We walk alongside her.
The setting sun maintains a continuous pounding on our backs,
the humidity from the damp fields is warm, it rests on our shoulders like tired, sweaty arms.
She heads toward the irrigation ditch.
The ditch is dirt, not cement, it is wide, muddy, and slippery.
The water is shallow.
I see my father’s truck pulling up on the opposite side.

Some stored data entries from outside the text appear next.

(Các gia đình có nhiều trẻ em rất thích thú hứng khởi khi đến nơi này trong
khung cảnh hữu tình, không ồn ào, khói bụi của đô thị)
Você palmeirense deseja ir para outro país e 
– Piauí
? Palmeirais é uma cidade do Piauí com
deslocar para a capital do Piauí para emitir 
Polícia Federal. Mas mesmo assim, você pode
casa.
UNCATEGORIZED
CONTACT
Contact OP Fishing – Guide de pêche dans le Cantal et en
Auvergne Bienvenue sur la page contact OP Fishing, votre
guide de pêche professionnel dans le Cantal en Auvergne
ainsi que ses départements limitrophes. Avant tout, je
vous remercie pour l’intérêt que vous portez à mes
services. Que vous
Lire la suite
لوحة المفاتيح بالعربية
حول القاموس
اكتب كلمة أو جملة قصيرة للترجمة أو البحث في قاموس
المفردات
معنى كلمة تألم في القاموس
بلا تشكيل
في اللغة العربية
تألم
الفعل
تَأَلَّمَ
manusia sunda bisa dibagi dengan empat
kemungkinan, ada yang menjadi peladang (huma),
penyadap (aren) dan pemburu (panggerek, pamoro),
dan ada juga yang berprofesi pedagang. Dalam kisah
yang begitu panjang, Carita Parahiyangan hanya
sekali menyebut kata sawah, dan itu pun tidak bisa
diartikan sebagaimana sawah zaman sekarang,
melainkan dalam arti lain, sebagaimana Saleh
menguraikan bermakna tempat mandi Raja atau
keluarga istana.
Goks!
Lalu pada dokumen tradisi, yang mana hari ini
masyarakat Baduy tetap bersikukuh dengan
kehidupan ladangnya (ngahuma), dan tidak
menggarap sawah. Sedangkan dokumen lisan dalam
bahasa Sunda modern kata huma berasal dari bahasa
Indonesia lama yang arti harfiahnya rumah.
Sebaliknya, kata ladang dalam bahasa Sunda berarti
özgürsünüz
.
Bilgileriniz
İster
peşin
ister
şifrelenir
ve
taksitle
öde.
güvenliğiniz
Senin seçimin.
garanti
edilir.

In the front seat there are women, and in the back, men.
The men wedge their feet in between plastic and aluminum irrigation pipes, mud-caked shovels, boots, and hoes.
Equipment in the back of his truck all for the purposes of working fields.
I remember the hoe he carried.
It was big, with a blade that held an edge well and got the work done.
I recall purchasing a hoe for my home and being particularly unsatisfied with the craftsmanship.
“They call this a hoe?” I said to my husband. It had a skinny neck, and no blade to speak of.
The handle was too thin, causing blisters.
Once in awhile I look around for the type of hoe my father carried. I found one once, but didn’t have money to buy it.
In slow motion,
weighed down by the heat,
the women begin to slide across the bench of the pickup truck.
They slowly step out of the cab, appearing as a single long strand of woman, emerging.
In cautious unison they walk toward the edge of the ditch.
My mother, as if connected to them by an invisible string,
is pulled toward them from the opposite side.
Their movement is dreamlike. They peer into the muddy water.
And as if with a shared nervous system, their hands motion the towel each is carrying,
motion it to just above their eyes, covering their faces.
With a single vocal act they release from their depths a hard, deep, mournful wail.
This sound breaks the wave of bright summer light above the green cotton fields.